Jednym z sektorów, który rośnie i będzie nadal ewoluować w perspektywie krótkoterminowej, jest sektor dronów. We wszystkich kształtach, rozmiarach, kolorach i cenach, Trudno nie znaleźć swojej lepszej połówki ze śmigłami, której udaje się podbić Twoje serce pragnieniem przygody i nowe doświadczenia. Chodzi o to, że poza modelami amatorskimi zaczynają pojawiać się jednostki z wysoce profesjonalnym komponentem, z funkcjami, które pozwolą nam robić wszelkiego rodzaju belki i z kamerami wideo, za pomocą których można uchwycić kilka ujęć, z którymi można pozostawić otwarte- ustami do wszystkich naszych przyjaciół.
Ostatnimi, którzy wsiedli do pociągu, byli Xiaomi, jedna z azjatyckich firm, która najbardziej wyróżnia się na swoim kontynencie i poza nim i to wydaje się zdeterminowany, aby objąć jak najwięcej obszarów w zakresie oferty produktowej. Nic dziwnego, że nowy Xiaomi Mi Drone ma podobne funkcje do popularnego DJI Phantom, modeli referencyjnych dla dzisiejszych miłośników dronów.

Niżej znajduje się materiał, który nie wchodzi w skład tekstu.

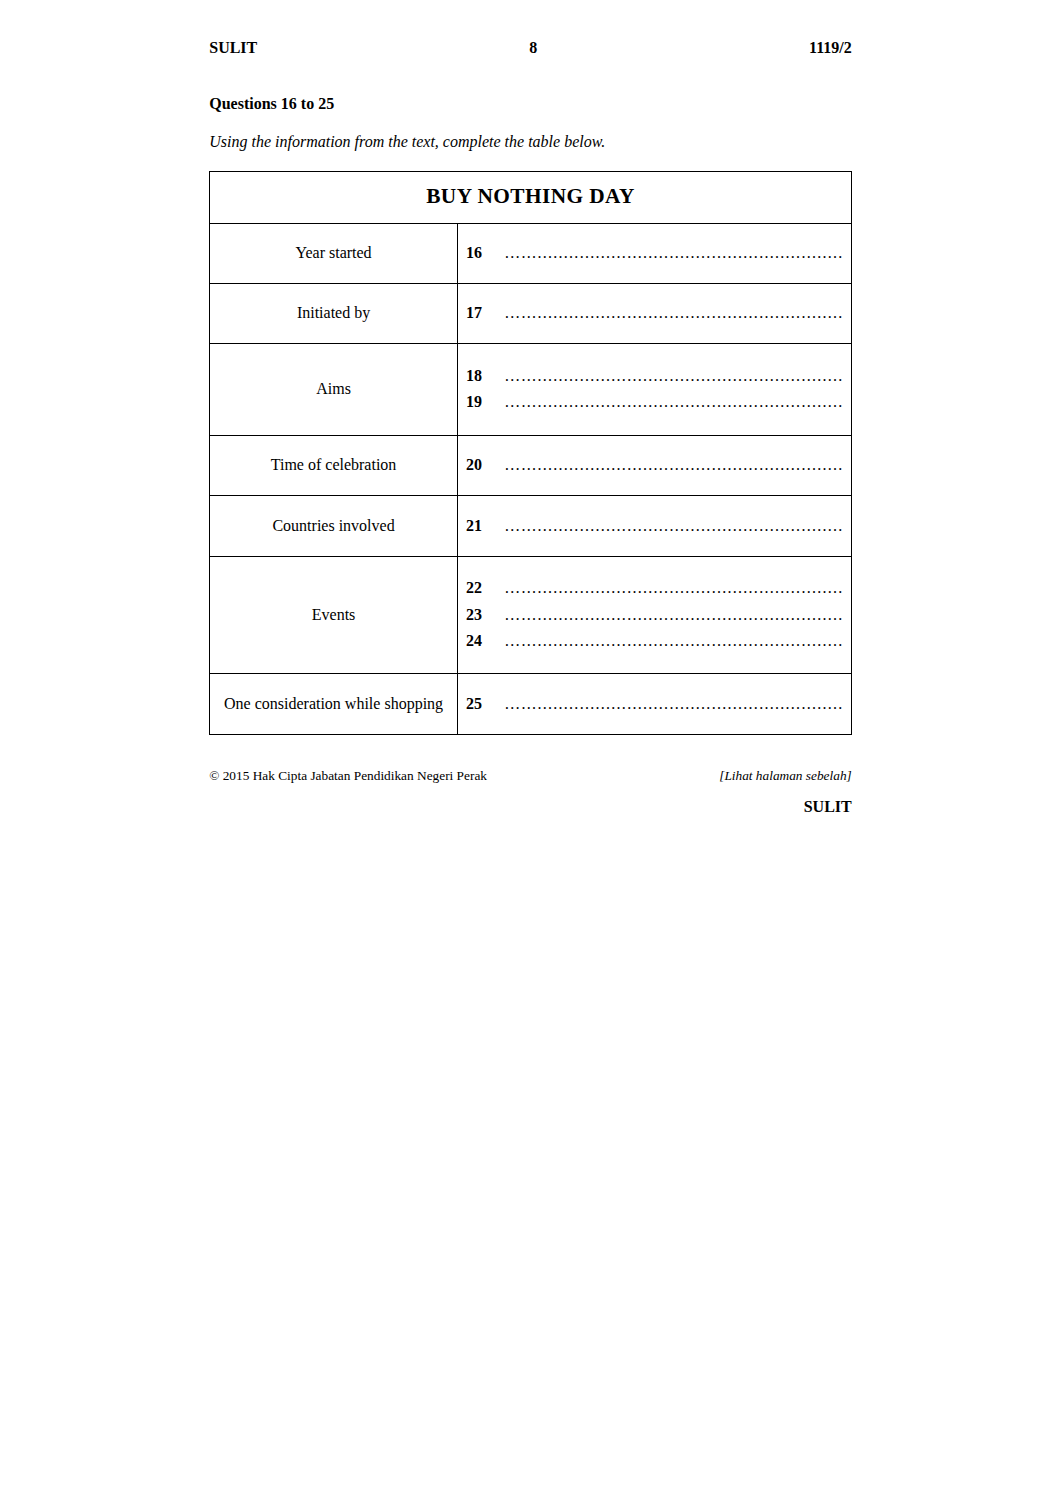SULIT 8 1119/2
Questions 16 to 25
Using the information from the text, complete the table below.
BUY NOTHING DAY
| Year started | 16 …...................................................................... |
| Initiated by | 17 …...................................................................... |
| Aims | 18 …...................................................................... 19 …...................................................................... |
| Time of celebration | 20 …...................................................................... |
| Countries involved | 21 …...................................................................... |
| Events | 22 …...................................................................... 23 …...................................................................... 24 …...................................................................... |
| One consideration while shopping | 25 …...................................................................... |
© 2015 Hak Cipta Jabatan Pendidikan Negeri Perak [Lihat halaman sebelah]
SULIT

Można założyć, że strategia firmy polega na przyglądaniu się dużym firmom z różnych sektorów i odkrywać na nowo Na swój sposób najbardziej udany z tych produktów i nie wprowadzilibyśmy się w błąd. Ze strony samej firmy powiedzieli już przy niektórych okazjach, że sekcja innowacji nie jest obecnie w ich priorytetach, Nic więc dziwnego, że w ich modelach widać wyraźne odniesienia do innych istniejących produktów.
W każdym razie i jak zwykle nie oznacza to, że nie mamy do czynienia z produktem, który obiecuje ustawić poprzeczkę bardzo wysoko pod względem jakości do ceny. Za nieco ponad 350 USD możemy mieć drona z bardzo akceptowalnymi funkcjami a to pozwoli nam zbliżyć się do doświadczenia posiadania jednego z tych modeli z wyższej półki.